======== TEXT PASSAGE ========

Nguyen and Nielsen are not suggesting that top executives are inherently 263 times more productive than the average person. If the top CEOs are worth that much money, it’s because as the heads of big corporations they are highly leveraged. With that much money under their control, in other words, they only need to be a little bit better than their potential replacement to be worth a lot more money.

It’s certainly not out of the question that for big companies the difference between a good CEO and an ordinary CEO could be millions of dollars on average.To find out what top CEOs are really worth, Nguyen and Nielsen looked at the effect the sudden death of the CEO had on the market value of the company. The idea is that the fall in the stock price after then news of its CEO’s death should reflect how much the market thinks the CEO is worth. On average, Nguyen and Nielsen found that the sample of 149 CEOs that died suddenly between 1991 and 2008 made just 80% on average of what the market thought they were worth. In other words, far from being overpaid, the CEOs were actually worth substantially more to their companies than they were making.

If I were a CEO I would make precisely this argument. But there are reasons to be skeptical. One is that in around 40% of the cases Nguyen and Nielsen looked at stock prices actually rose after the death of the CEO, which suggests that the value of CEOs may vary widely, and that hiring a CEO who actually increases the value of your company may not be that easy. Another is that you would expect the stock price to fall some simply out of a concern that the sudden death of the CEO might throw a company’s operations into chaos, regardless of how good the CEO was.

======== PROVIDED MATERIAL ========

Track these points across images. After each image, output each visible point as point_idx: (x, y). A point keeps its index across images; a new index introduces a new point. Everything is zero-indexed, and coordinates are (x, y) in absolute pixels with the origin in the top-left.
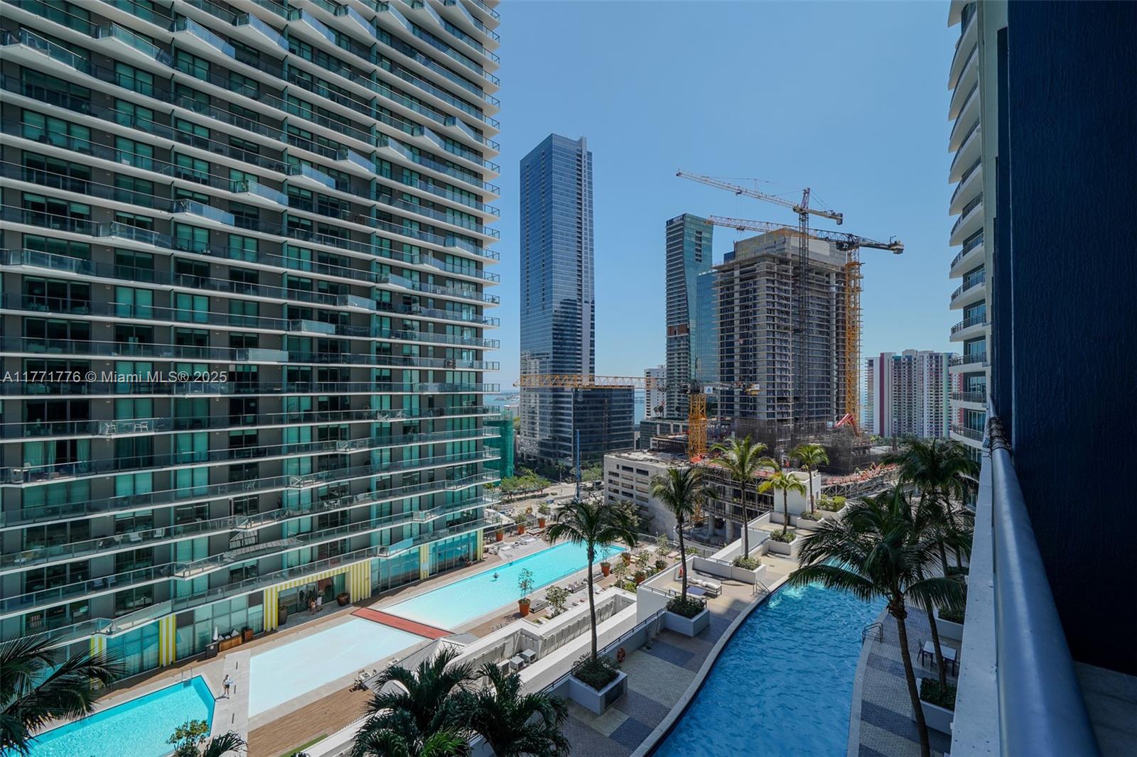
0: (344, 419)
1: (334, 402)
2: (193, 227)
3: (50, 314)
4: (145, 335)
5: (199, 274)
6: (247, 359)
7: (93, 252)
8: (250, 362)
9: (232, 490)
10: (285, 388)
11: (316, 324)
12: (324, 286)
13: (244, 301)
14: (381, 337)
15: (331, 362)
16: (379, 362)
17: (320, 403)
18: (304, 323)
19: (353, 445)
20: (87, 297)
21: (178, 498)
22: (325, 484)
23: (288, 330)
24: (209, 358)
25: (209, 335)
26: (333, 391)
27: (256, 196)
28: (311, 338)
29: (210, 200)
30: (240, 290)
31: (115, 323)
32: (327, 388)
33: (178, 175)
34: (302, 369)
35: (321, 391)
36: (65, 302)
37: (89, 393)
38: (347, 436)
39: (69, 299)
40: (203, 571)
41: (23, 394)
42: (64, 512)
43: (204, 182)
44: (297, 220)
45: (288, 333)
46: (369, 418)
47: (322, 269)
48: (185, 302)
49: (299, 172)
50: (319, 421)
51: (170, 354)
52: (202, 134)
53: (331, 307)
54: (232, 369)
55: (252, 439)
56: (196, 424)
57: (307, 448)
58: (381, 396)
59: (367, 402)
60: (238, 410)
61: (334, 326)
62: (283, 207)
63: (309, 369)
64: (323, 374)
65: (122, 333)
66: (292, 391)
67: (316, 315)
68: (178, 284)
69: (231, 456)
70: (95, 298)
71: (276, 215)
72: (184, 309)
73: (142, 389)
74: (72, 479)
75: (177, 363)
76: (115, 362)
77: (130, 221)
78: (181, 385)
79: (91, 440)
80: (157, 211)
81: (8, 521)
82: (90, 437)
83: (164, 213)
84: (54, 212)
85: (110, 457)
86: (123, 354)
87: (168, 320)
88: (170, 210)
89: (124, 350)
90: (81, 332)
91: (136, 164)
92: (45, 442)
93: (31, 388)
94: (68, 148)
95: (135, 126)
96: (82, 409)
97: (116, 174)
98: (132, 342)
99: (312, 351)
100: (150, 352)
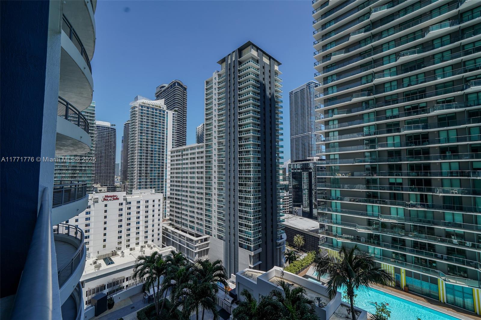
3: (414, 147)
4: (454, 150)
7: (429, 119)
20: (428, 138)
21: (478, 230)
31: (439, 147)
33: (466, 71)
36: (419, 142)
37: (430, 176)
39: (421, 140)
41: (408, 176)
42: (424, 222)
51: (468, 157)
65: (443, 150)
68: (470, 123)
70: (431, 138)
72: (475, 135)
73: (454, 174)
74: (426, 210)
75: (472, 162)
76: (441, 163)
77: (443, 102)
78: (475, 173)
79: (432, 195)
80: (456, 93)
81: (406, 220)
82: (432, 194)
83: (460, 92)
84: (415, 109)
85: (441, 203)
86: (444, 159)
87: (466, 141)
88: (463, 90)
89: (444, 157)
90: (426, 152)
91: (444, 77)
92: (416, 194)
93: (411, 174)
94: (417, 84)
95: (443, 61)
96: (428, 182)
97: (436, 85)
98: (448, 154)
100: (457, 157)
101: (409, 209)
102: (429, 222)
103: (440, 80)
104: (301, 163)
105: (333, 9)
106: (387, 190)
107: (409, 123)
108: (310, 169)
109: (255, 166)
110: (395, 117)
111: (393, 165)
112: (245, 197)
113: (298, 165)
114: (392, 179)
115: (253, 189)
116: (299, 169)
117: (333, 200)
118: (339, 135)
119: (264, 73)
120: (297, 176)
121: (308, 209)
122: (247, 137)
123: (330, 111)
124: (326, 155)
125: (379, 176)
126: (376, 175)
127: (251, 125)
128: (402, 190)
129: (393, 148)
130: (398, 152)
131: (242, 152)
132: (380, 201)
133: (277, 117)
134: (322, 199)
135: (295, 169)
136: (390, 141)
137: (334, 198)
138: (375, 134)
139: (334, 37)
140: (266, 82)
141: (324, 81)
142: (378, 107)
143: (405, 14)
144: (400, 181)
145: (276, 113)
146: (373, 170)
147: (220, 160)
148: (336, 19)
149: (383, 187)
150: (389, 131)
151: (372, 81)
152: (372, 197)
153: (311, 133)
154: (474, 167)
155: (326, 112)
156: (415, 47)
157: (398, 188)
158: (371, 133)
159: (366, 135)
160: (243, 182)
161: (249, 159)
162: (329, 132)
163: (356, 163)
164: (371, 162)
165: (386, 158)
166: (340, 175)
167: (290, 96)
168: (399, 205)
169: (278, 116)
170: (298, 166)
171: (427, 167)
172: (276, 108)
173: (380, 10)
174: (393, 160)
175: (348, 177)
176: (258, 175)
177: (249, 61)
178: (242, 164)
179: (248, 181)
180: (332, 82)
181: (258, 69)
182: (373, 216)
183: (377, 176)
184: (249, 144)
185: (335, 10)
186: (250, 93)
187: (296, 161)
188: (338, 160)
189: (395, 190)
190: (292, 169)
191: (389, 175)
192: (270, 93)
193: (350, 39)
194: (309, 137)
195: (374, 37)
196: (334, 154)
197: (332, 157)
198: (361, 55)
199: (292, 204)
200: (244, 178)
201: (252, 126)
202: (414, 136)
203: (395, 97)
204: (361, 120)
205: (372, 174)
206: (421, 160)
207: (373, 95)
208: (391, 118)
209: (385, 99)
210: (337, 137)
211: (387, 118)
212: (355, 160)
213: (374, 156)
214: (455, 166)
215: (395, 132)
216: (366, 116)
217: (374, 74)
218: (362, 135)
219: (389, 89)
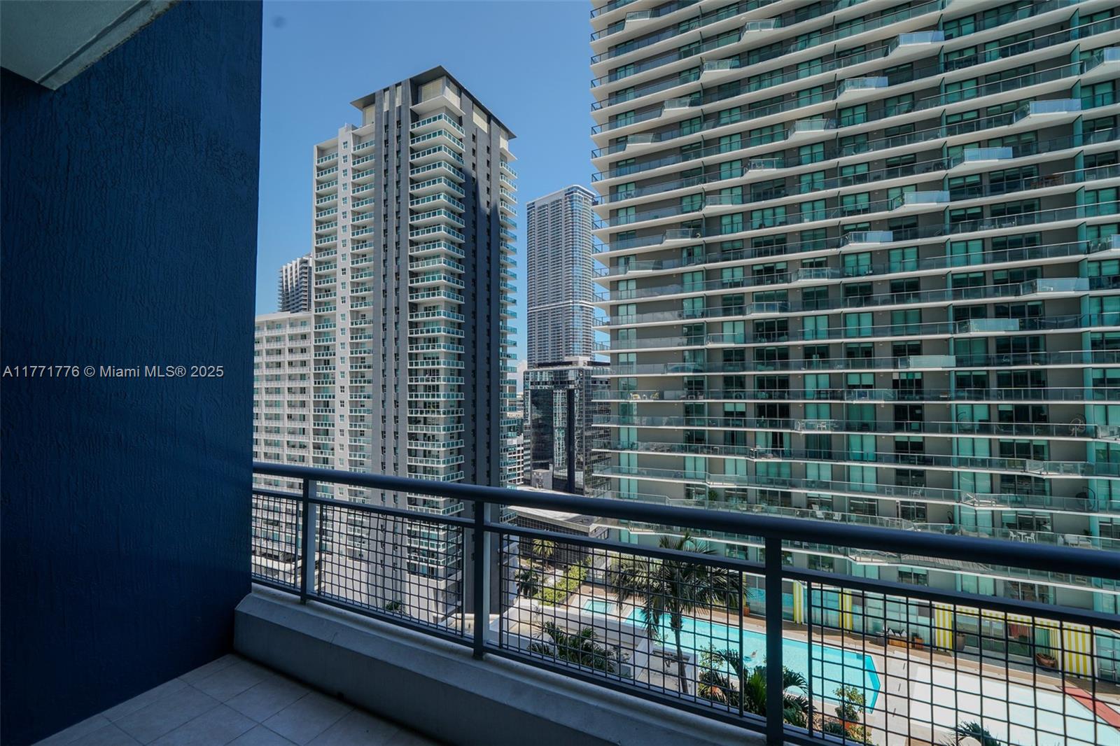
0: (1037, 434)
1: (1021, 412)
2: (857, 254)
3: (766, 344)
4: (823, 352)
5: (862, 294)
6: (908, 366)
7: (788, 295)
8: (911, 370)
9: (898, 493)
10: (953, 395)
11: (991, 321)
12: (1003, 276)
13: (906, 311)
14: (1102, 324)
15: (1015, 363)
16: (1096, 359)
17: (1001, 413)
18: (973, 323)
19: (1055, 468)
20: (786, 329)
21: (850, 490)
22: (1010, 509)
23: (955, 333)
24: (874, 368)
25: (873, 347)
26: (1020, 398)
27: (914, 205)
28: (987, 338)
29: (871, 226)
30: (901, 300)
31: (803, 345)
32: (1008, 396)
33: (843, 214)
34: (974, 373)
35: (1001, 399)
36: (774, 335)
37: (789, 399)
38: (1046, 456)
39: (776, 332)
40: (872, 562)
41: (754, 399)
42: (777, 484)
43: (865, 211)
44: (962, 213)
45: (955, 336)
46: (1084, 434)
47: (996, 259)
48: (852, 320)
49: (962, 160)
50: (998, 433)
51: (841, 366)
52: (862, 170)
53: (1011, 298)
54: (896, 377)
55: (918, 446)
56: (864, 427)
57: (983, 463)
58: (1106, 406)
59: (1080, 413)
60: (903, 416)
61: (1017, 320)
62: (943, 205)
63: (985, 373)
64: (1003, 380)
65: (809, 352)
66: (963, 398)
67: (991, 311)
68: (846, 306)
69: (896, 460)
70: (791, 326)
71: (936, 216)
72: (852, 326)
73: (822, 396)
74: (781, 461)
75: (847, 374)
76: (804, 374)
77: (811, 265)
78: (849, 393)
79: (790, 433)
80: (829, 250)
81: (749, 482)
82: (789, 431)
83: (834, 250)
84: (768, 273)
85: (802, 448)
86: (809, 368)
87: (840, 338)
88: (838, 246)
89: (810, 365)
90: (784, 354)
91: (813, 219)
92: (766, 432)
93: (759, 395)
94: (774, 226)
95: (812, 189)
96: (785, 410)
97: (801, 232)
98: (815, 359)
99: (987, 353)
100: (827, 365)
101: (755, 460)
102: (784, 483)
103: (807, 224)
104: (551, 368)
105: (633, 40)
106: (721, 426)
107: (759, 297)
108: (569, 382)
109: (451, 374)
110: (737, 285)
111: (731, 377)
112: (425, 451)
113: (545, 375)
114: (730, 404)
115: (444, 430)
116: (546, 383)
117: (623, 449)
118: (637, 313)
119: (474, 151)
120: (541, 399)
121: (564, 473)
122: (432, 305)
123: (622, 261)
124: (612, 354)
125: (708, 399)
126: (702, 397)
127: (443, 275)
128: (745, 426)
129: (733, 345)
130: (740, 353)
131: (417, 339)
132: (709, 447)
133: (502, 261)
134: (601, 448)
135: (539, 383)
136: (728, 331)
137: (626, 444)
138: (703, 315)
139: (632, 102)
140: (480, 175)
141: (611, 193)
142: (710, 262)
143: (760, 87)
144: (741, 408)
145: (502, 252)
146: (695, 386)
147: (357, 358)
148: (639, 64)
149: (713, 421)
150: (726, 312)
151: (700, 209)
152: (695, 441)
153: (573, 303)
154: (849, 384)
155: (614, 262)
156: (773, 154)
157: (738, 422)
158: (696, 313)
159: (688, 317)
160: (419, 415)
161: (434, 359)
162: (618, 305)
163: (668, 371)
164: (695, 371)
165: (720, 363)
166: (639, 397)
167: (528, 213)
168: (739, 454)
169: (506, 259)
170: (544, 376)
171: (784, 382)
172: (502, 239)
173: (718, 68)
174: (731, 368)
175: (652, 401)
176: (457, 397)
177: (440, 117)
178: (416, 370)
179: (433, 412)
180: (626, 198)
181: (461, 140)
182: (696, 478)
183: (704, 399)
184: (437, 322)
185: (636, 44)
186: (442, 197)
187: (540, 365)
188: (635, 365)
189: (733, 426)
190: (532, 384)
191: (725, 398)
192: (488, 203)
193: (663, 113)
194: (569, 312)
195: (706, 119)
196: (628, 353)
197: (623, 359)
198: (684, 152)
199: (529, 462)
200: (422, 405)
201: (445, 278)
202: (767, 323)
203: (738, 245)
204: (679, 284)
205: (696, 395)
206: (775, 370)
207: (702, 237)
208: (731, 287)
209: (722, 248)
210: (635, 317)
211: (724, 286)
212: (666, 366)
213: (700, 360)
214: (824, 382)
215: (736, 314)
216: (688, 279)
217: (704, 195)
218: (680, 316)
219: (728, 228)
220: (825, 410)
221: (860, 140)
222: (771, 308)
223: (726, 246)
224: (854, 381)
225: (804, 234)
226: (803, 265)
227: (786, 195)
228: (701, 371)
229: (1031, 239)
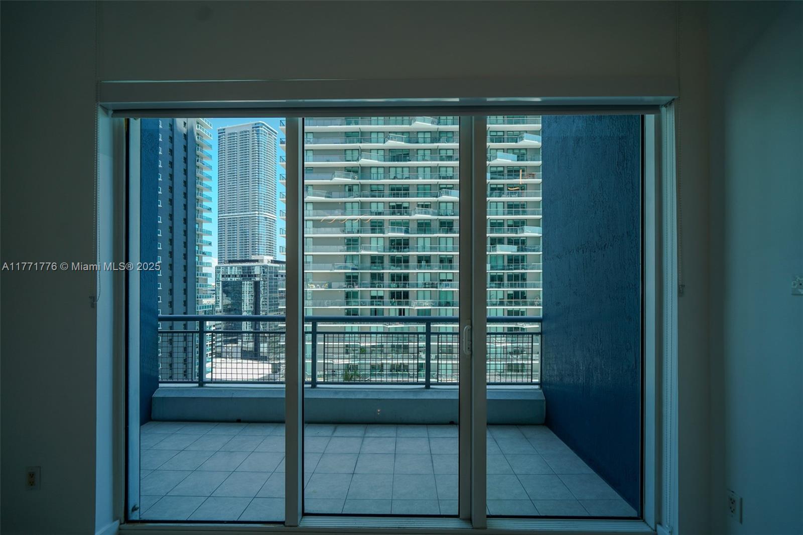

========

• _TASKS_:
A. List every number written in figures in the passage on what top CEOs are worth.
B. Check each statement against the passage on what top CEOs are worth, answering yes or no and quoting the words that decide it.
(i) The study covered 149 CEOs who died suddenly between 1991 and 2008.
(ii) Nguyen and Nielsen claim that top executives are inherently 263 times more productive than the average person.
(iii) In most of the cases studied, stock prices rose after the CEO died.
C. Carry the passage on what top CEOs are worth forward from its final sentence.
The material plays no part in this work.

• _TASK-BY-TASK RESULTS_:
A. 263, 149, 1991, 2008, 80%, 40%

B.
(i) Yes: "the sample of 149 CEOs that died suddenly between 1991 and 2008"
(ii) No: "Nguyen and Nielsen are not suggesting that top executives are inherently 263 times more productive than the average person."
(iii) No: "in around 40% of the cases Nguyen and Nielsen looked at stock prices actually rose after the death of the CEO"

C.
But the larger reason to be skeptical is that it’s not clear the movement of companies’ stock prices necessarily reflect the CEO’s real contribution to the value of the company. As the first commenter on Cowen’s post remarked, you have to a lot of faith a strong version of the efficient-market hypothesis to think studies like this make sense. Just because the market acts as if the CEO is worth that much doesn’t mean they actually are. It only means that the market agrees with corporate management’s assessment of the CEO’s worth.

The standard reply to this kind of skepticism about market valuations is to ask why, if the market is getting the value of a company wrong, smart traders don’t bet against the rest of the market and make money. But the fact is in the near-term market expectations can be self fulfilling. As I have argued before, traders can make a lot of money just by agreeing with the conventional wisdom. And anyone who bets against the market as a whole can wait a long time before their bets ever pay off. To pretend otherwise is to deny the existence of bubbles like the one that just brought down the economy. In the wake of the subprime crisis, it really is time we stopped reflexively assuming that the market is always right.